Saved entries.
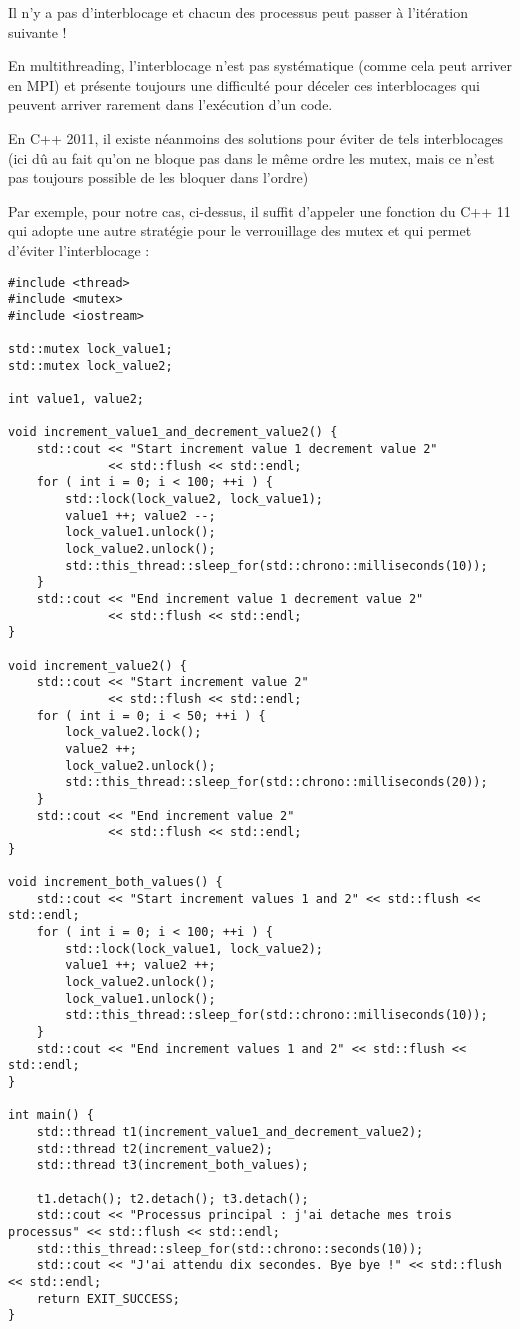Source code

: \documentclass[fleqn,11pt]{article}
\begin{document}
Il n'y a pas d'interblocage et chacun des processus peut passer à l'itération suivante !

En multithreading, l'interblocage n'est pas systématique (comme cela peut arriver en MPI) et présente toujours
une difficulté pour déceler ces interblocages qui peuvent arriver rarement dans l'exécution d'un code.

En C++ 2011, il existe néanmoins des solutions pour éviter de tels interblocages (ici dû au fait qu'on ne bloque pas dans le même ordre les mutex, mais ce n'est pas toujours possible de les bloquer dans l'ordre)

Par exemple, pour notre cas, ci-dessus, il suffit d'appeler une fonction du C++ 11 qui adopte une autre stratégie pour le verrouillage des mutex et qui permet d'éviter l'interblocage :

\begin{lstlisting}
#include <thread>
#include <mutex>
#include <iostream>

std::mutex lock_value1;
std::mutex lock_value2;

int value1, value2;

void increment_value1_and_decrement_value2() {
    std::cout << "Start increment value 1 decrement value 2" 
              << std::flush << std::endl;
    for ( int i = 0; i < 100; ++i ) {
        std::lock(lock_value2, lock_value1);
        value1 ++; value2 --;
        lock_value1.unlock();
        lock_value2.unlock();
        std::this_thread::sleep_for(std::chrono::milliseconds(10));
    }
    std::cout << "End increment value 1 decrement value 2" 
              << std::flush << std::endl;
}

void increment_value2() {
    std::cout << "Start increment value 2" 
              << std::flush << std::endl;
    for ( int i = 0; i < 50; ++i ) {
        lock_value2.lock();
        value2 ++;
        lock_value2.unlock();
        std::this_thread::sleep_for(std::chrono::milliseconds(20));
    }
    std::cout << "End increment value 2" 
              << std::flush << std::endl;
}

void increment_both_values() {
    std::cout << "Start increment values 1 and 2" << std::flush << std::endl;
    for ( int i = 0; i < 100; ++i ) {
        std::lock(lock_value1, lock_value2);
        value1 ++; value2 ++;
        lock_value2.unlock();
        lock_value1.unlock();
        std::this_thread::sleep_for(std::chrono::milliseconds(10));
    }
    std::cout << "End increment values 1 and 2" << std::flush << std::endl;
}

int main() {
    std::thread t1(increment_value1_and_decrement_value2);
    std::thread t2(increment_value2);
    std::thread t3(increment_both_values);

    t1.detach(); t2.detach(); t3.detach();
    std::cout << "Processus principal : j'ai detache mes trois processus" << std::flush << std::endl;
    std::this_thread::sleep_for(std::chrono::seconds(10));
    std::cout << "J'ai attendu dix secondes. Bye bye !" << std::flush << std::endl;
    return EXIT_SUCCESS;
}
\end{lstlisting}
\end{document}
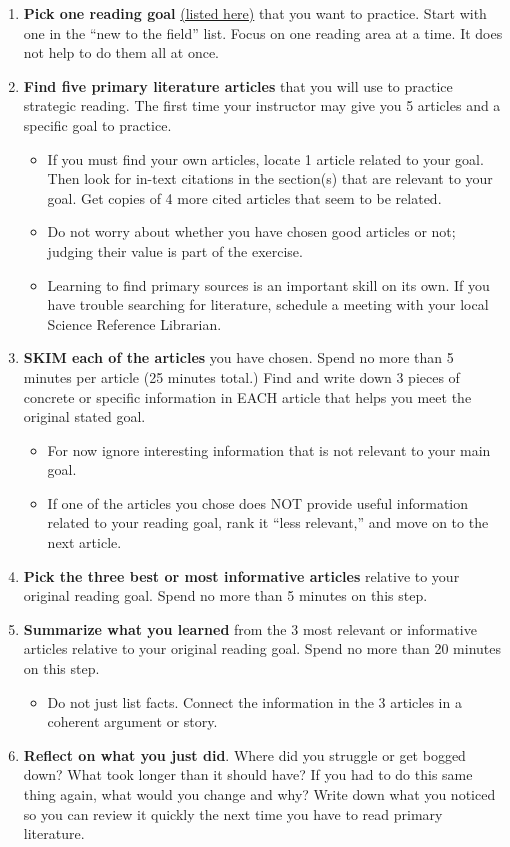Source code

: \documentclass[
]{book}
\providecommand{\tightlist}{%
  \setlength{\itemsep}{0pt}\setlength{\parskip}{0pt}}
\begin{document}
\begin{enumerate}
\def\labelenumi{\arabic{enumi}.}
\item
  \textbf{Pick one reading goal} \protect\hyperlink{reading120}{(listed here)} that you want to practice. Start with one in the ``new to the field'' list. Focus on one reading area at a time. It does not help to do them all at once.
\item
  \textbf{Find five primary literature articles} that you will use to practice strategic reading. The first time your instructor may give you 5 articles and a specific goal to practice.

  \begin{itemize}
  \tightlist
  \item
    If you must find your own articles, locate 1 article related to your goal. Then look for in-text citations in the section(s) that are relevant to your goal. Get copies of 4 more cited articles that seem to be related.
  \item
    Do not worry about whether you have chosen good articles or not; judging their value is part of the exercise.
  \item
    Learning to find primary sources is an important skill on its own. If you have trouble searching for literature, schedule a meeting with your local Science Reference Librarian.
  \end{itemize}
\item
  \textbf{SKIM each of the articles} you have chosen. Spend no more than 5 minutes per article (25 minutes total.) Find and write down 3 pieces of concrete or specific information in EACH article that helps you meet the original stated goal.

  \begin{itemize}
  \tightlist
  \item
    For now ignore interesting information that is not relevant to your main goal.
  \item
    If one of the articles you chose does NOT provide useful information related to your reading goal, rank it ``less relevant,'' and move on to the next article.
  \end{itemize}
\item
  \textbf{Pick the three best or most informative articles} relative to your original reading goal. Spend no more than 5 minutes on this step.
\item
  \textbf{Summarize what you learned} from the 3 most relevant or informative articles relative to your original reading goal. Spend no more than 20 minutes on this step.

  \begin{itemize}
  \tightlist
  \item
    Do not just list facts. Connect the information in the 3 articles in a coherent argument or story.
  \end{itemize}
\item
  \textbf{Reflect on what you just did}. Where did you struggle or get bogged down? What took longer than it should have? If you had to do this same thing again, what would you change and why? Write down what you noticed so you can review it quickly the next time you have to read primary literature.
\end{enumerate}
\end{document}
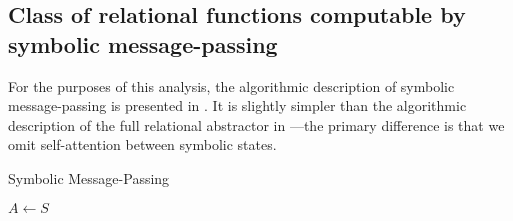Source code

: \subsection{Class of relational functions computable by symbolic message-passing}
\label{ssec:function_class_symbolic_mp}
For the purposes of this analysis, the algorithmic description of symbolic message-passing is presented in . It is slightly simpler than the algorithmic description of the full relational  abstractor in ---the primary difference is that we omit self-attention between symbolic states.

\begin{algorithm}[ht!]
	\caption{Symbolic Message-Passing}\label{alg:symbolic_mp}

	\vspace{1em}

	$A \gets S$

\end{algorithm}



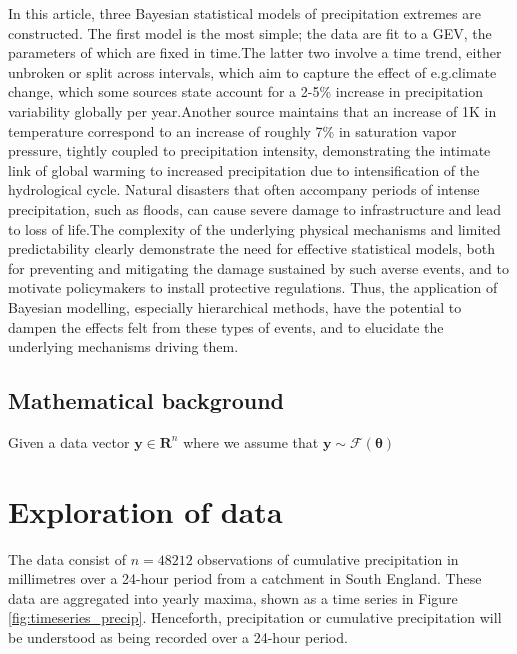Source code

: \documentclass[12pt, a4paper]{article}
\begin{document}
  In this article, three Bayesian statistical models of precipitation extremes
  are constructed. The first model is the most simple; the data are fit to a
  GEV, the parameters of which are fixed in time.\@ The latter two involve a
  time trend, either unbroken or split across intervals, which aim to capture
  the effect of e.g.\@ climate change, which some sources state account for a
  2-5\% increase in precipitation variability globally per year.\@ Another
  source maintains that an increase of 1K in temperature correspond to an
  increase of roughly 7\% in saturation vapor pressure, tightly coupled to
  precipitation intensity, demonstrating the intimate link of global warming to
  increased precipitation due to intensification of the hydrological cycle.\@
  Natural disasters that often accompany periods of intense precipitation, such
  as floods, can cause severe damage to infrastructure and lead to loss of
  life.\@ The complexity of the underlying physical mechanisms and limited
  predictability clearly demonstrate the need for effective statistical models,
  both for preventing and mitigating the damage sustained by such averse
  events, and to motivate policymakers to install protective regulations.\@
  Thus, the application of Bayesian modelling, especially hierarchical methods,
  have the potential to dampen the effects felt from these types of events, and
  to elucidate the underlying mechanisms driving them.

  \subsection{Mathematical background}
  Given a data vector \(\bm y \in \mathbf R^n\) where we assume that
  \(\bm y \sim \mathcal F(\bm \theta)\)
  
  \section{Exploration of data}
  The data consist of \(n = 48212\) observations of cumulative precipitation
  in millimetres over a 24-hour period from a catchment in South England. 
  These data are aggregated into yearly maxima, shown as a time series in
  Figure \ref{fig:timeseries_precip}. Henceforth, precipitation or cumulative
  precipitation will be understood as being recorded over a 24-hour period. 
\end{document}
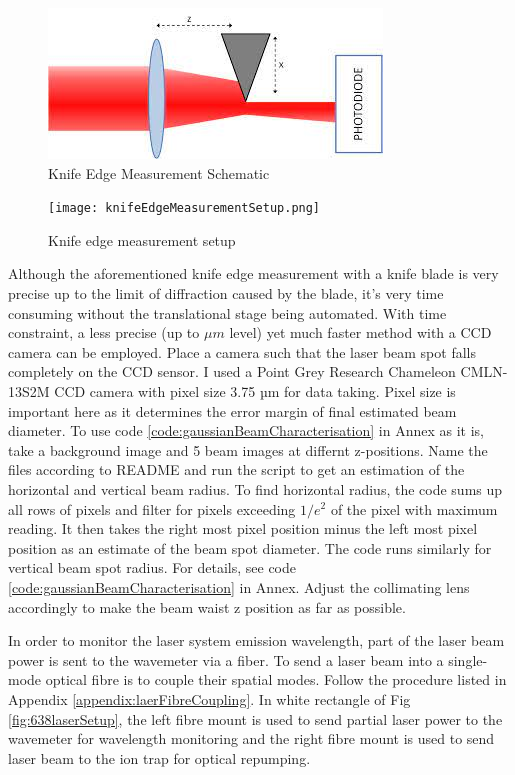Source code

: \documentclass[12pt]{report}
\begin{document}
\begin{figure}[H]
    \centering
    \includegraphics[width=.6\textwidth]{knifeEdgeMeasurement.jpeg}
    \caption{Knife Edge Measurement Schematic}
    \label{fig:knifeEdgeMeasurement}
\end{figure}

\begin{figure}[H]
    \centering
    \texttt{[image: knifeEdgeMeasurementSetup.png]}
    \caption{Knife edge measurement setup}
    \label{fig:knifeEdgeMeasurementSetup}
\end{figure}

Although the aforementioned knife edge measurement with a knife blade is very precise up to the limit of diffraction caused by the blade, it's very time consuming without the translational stage being automated. With time constraint, a less precise (up to $\mu m$ level) yet much faster method with a CCD camera can be employed. Place a camera such that the laser beam spot falls completely on the CCD sensor.  I used a Point Grey Research Chameleon CMLN-13S2M CCD camera with pixel size 3.75 µm for data taking. Pixel size is important here as it determines the error margin of final estimated beam diameter. To use code \ref{code:gaussianBeamCharacterisation} in Annex as it is, take a background image and 5 beam images at differnt z-positions. Name the files according to README and run the script to get an estimation of the horizontal and vertical beam radius. To find horizontal radius, the code sums up all rows of pixels and filter for pixels exceeding $1/e^2$ of the pixel with maximum reading. It then takes the right most pixel position minus the left most pixel position as an estimate of the beam spot diameter. The code runs similarly for vertical beam spot radius. For details, see code \ref{code:gaussianBeamCharacterisation} in Annex. Adjust the collimating lens accordingly to make the beam waist z position as far as possible. 
\par
In order to monitor the laser system emission wavelength, part of the laser beam power is sent to the wavemeter via a fiber. To send a laser beam into a single-mode optical fibre is to couple their spatial modes. Follow the procedure listed in Appendix \ref{appendix:laerFibreCoupling}. In white rectangle of Fig \ref{fig:638laserSetup}, the left fibre mount is used to send partial laser power to the wavemeter for wavelength monitoring and the right fibre mount is used to send laser beam to the ion trap for optical repumping. 
\end{document}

EXERCISE INSTRUCTIONS.
Look above for the line with "In this article, three" and the line with "GEV, the parameters", and reproduce exactly those two lines plus every line between, nothing more.

COMPLETED TASK.
  In this article, three Bayesian statistical models of precipitation extremes
  are constructed. The first model is the most simple; the data are fit to a
  GEV, the parameters of which are fixed in time.\@ The latter two involve a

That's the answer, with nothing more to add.